On the other hand, Comparative Examples Nos. 103 to 111 have a composition similar to that of the alloy of the present invention, but lack any element or have an excess or deficiency in the content thereof, and therefore have resistance to galvanic corrosion or wear. Poor or poor castability. For example,
No. 103 with insufficient Cr content has low hardness and poor wear resistance. No. 104 containing excessive Cr has good electrical corrosion resistance and wear resistance, but lacks ductility, and therefore cracks occur during casting. No. 105, which does not contain Mo, has no problem in wear resistance and castability, but has significantly poor electrical corrosion resistance. On the other hand, if Mo is excessively included, the alloy becomes brittle, and as seen in No. 106, solidification cracking cannot be avoided. No. 107 is an example containing an excessive amount of Fe, and although the wear resistance is good, the ductility is poor, so solidification cracking occurs. In addition, the amount of galvanic corrosion tends to increase. No. 108, which contains an excessive amount of C, has good wear resistance, but has significant electrical corrosion and solidification cracking due to insufficient ductility. When Nb is excessively included (No. 10
9), when Ta is contained excessively (No.110) and when V is contained excessively (No.111), there is no problem in galvanic corrosion and wear resistance, but avoiding solidification cracking due to lack of ductility I can't.
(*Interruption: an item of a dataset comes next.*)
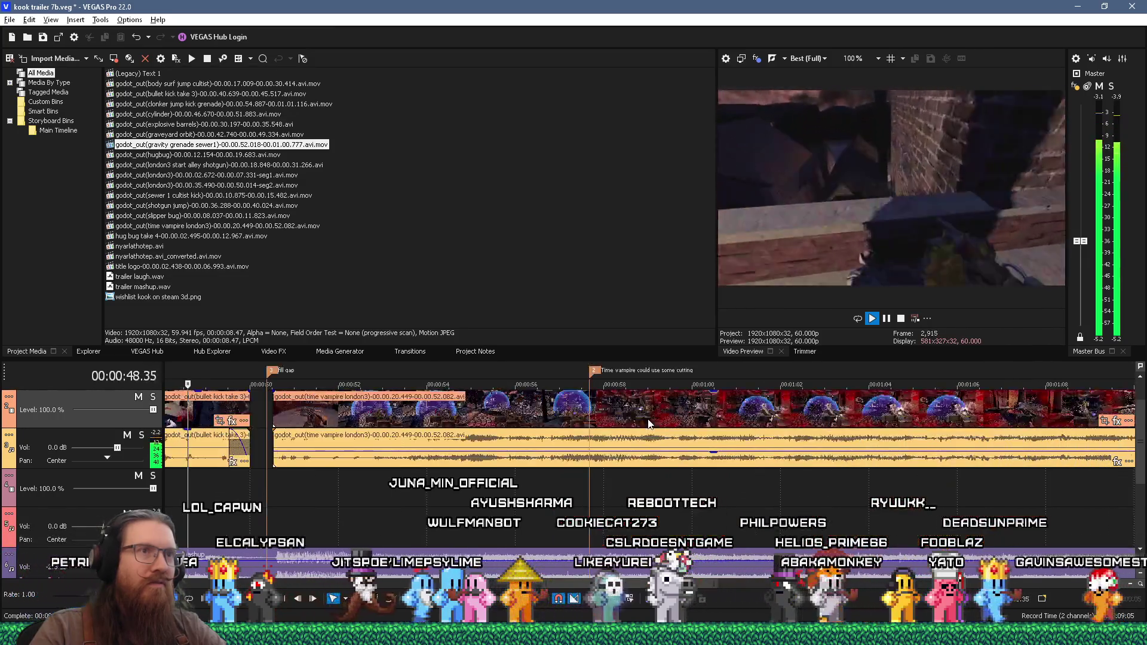
# Extend the end of the bullet kick take 3 clip slightly and replay from about 49 seconds
pyautogui.press('space')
[Effects of the Invention] Since the alloy of the present invention is excellent in electrical corrosion resistance and wear resistance against a strongly acidic corrosive liquid, the electrical current roll constituted by using the alloy of the present invention as the roll body member is under continuous electroplating operation. There is little corrosion and wear, and the occurrence of flaws and abrasions during surface polishing by grinding stone grinding to remove the plated metal adhering to the body surface is also slight, maintaining a smooth and beautiful surface property for a long time. Therefore, the frequency of roll replacement is reduced, the re-polishing cost of the roll is reduced, stable continuous plating operation can be maintained, and the effect of stabilizing and improving the quality of plated products can be obtained.
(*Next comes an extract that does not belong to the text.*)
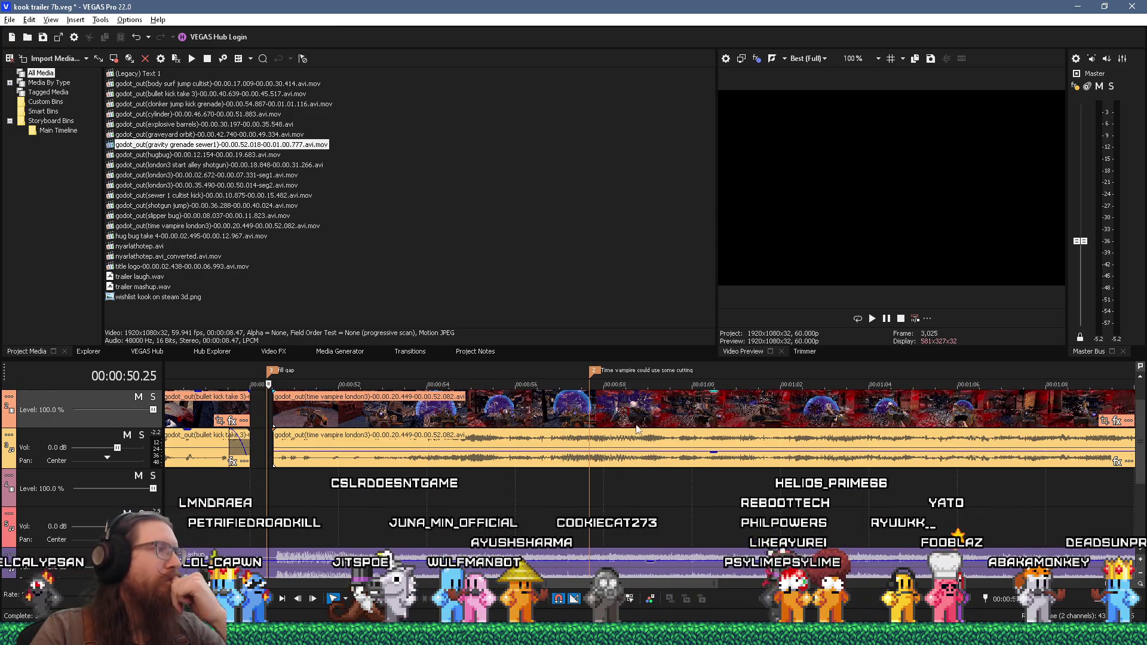
pyautogui.moveTo(245, 397); pyautogui.dragTo(253, 393)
[Brief description of drawings]

Fig. 1 is a graph showing the relationship between Cr content and hardness, and Fig. 2 is
Graph showing the relationship between Mo content and corrosion rate, Fig. 3, Fig. 4
Figure is a graph showing the relationship between aging treatment conditions, post-aging and hardness,
FIG. 5 is a partially sectional front view showing an example of an energizing roll. 10: Roll body (sleeve), 20: Roll end.

Claims (2)

[Claims] 1. Cr: 40 to 55%, Mo: 2 to 10, V: 2% or less, Si: 1
% Or less, Mn: 1% or less, Fe: 10% or less, C: 0.1% or less, N: 0.
An electroplating roll alloy for electroplating with excellent corrosion and wear resistance consisting of 2% or less and the balance consisting essentially of Ni. 2. Cr: 40-55%, Mo: 2-10%, V: 2% or less, S
i: 1% or less, Mn: 1% or less, Fe: 10% or less, C: 0.1% or less,
N: 0.2% or less, Nb: 0.5-2%, Ta: 0.5-3%, Ti:
An electroplating roll alloy for electroplating, which has excellent corrosion resistance and wear resistance and is composed of one or more selected from 0.1 to 1% and Al: 0.1 to 1%, and the balance being substantially Ni.